The government committed $250 million in capital funds to the redevelopment of the new hospital, with $60 million expected to be provided from the disposal of existing RWH property assets, after the commissioning of the new hospital.
This intention was detailed in the project's business case and relevant media releases, although approval for the redevelopment was not contingent on an asset sell-off. To date, no final decision has been made on whether proceeds from DHS asset sales or specifically the old RWH site will be used to fund the balance of the state's contribution of $60 million.

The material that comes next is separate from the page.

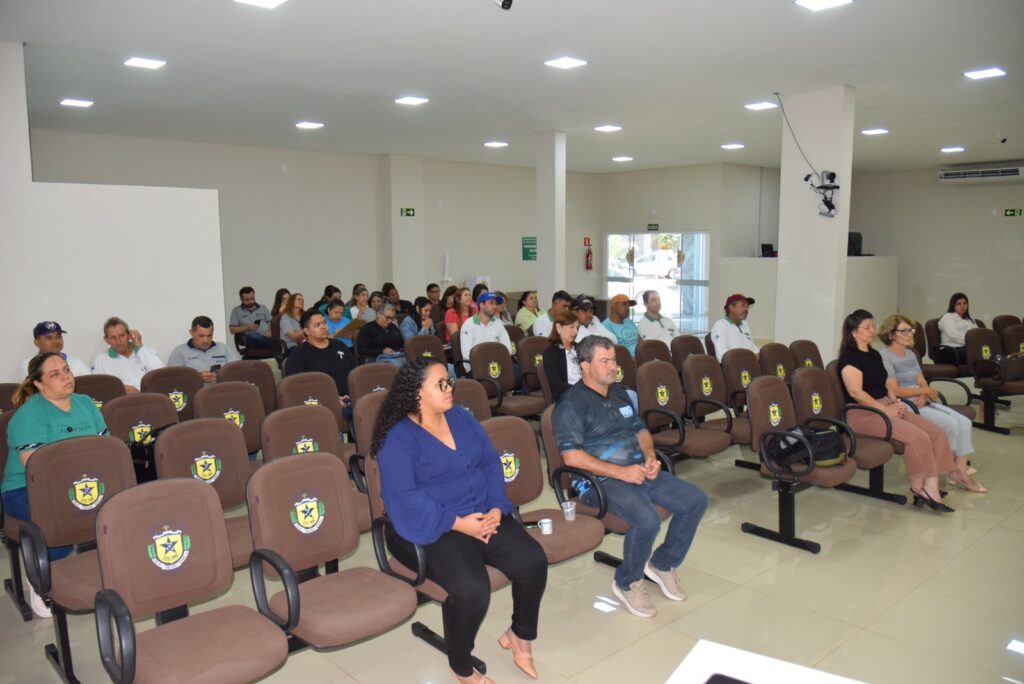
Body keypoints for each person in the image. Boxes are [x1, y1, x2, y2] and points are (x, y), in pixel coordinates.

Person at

Over the 25-year operating phase of the contract, which commences after the construction of the facility is complete, the state will make quarterly service payments totalling $1 073 million in nominal dollar terms3.
The quarterly service payments represent both the capital cost of construction and costs of services delivered by the private sector over the term of the agreement.
As the majority of risks associated with the ownership of the hospital over its life are retained by the state, the value of the physical assets and the associated liabilities will be included on the state's balance sheet, when construction is complete. The liability recorded represents the present value of the state's obligation to finance the capital cost of building the facilities.
As well as the service payments to be made over the contract term, a total of $68.02 million has been budgeted for other costs related to the project and its management, such as enabling works, project management, contingency and relocation costs.
This amount has excluded some additional costs that are also related to the project but have not been included in the above budgeted costs. These costs include:
● $3.1 million for the purchase of office space at 55 Flemington Road-this cost did not form part of the business case as the need for it did not become apparent until the Royal Women's Hospital and Royal Children's Hospital split into two health services on 1 July 2004. This resulted in some of the administration functions at RWH no longer being able to be housed at the Royal Children's Hospital, thus requiring additional office space.
● other less significant costs relating to the:
● assignment of the Frances Perry House lease
● preparation of a business case for the car parking revenue
● a contribution to the costs relating to the preparation of a business case for the development of a shared retail precinct with Melbourne Health.
3 According to the 2006-07 annual report of the RWH, this is valued at $421.5 million in net present value terms.